## BRIEF
Return, word for word, every line starting at the line with "Change song select button colors, owner: ED" and ending at the final line of the entries; skip the pictures.

## INFORMATION GIVEN
================================

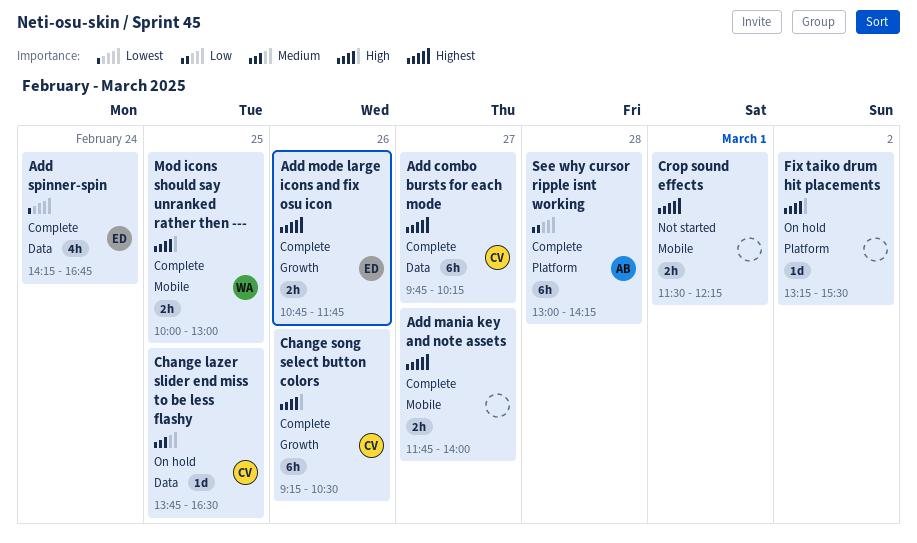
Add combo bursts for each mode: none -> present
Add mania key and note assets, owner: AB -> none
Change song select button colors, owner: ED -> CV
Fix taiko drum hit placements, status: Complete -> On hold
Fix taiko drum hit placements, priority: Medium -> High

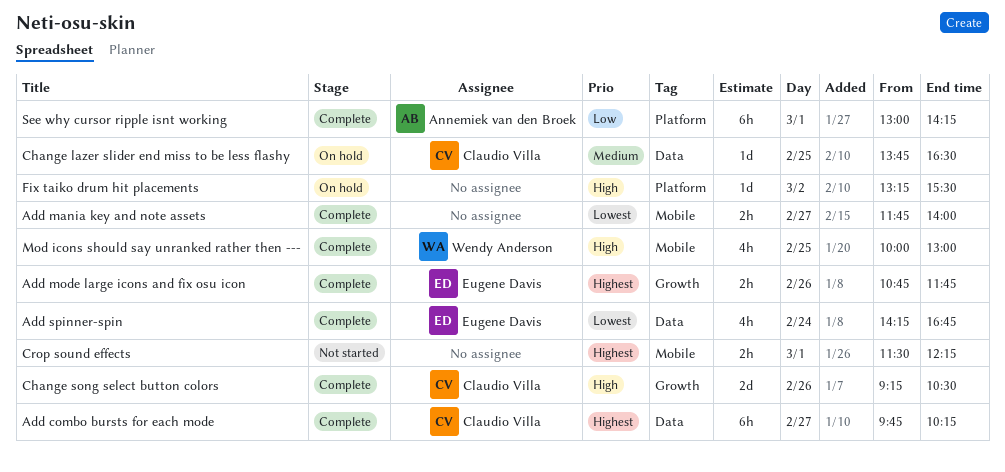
Add mania key and note assets, priority: Highest -> Lowest
Change song select button colors, estimate: 6h -> 2d
Mod icons should say unranked rather then ---, estimate: 2h -> 4h
See why cursor ripple isnt working, day: Feb 28 -> Mar 1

================================

## TASK OUTPUT
Change song select button colors, owner: ED -> CV
Fix taiko drum hit placements, status: Complete -> On hold
Fix taiko drum hit placements, priority: Medium -> High

Add mania key and note assets, priority: Highest -> Lowest
Change song select button colors, estimate: 6h -> 2d
Mod icons should say unranked rather then ---, estimate: 2h -> 4h
See why cursor ripple isnt working, day: Feb 28 -> Mar 1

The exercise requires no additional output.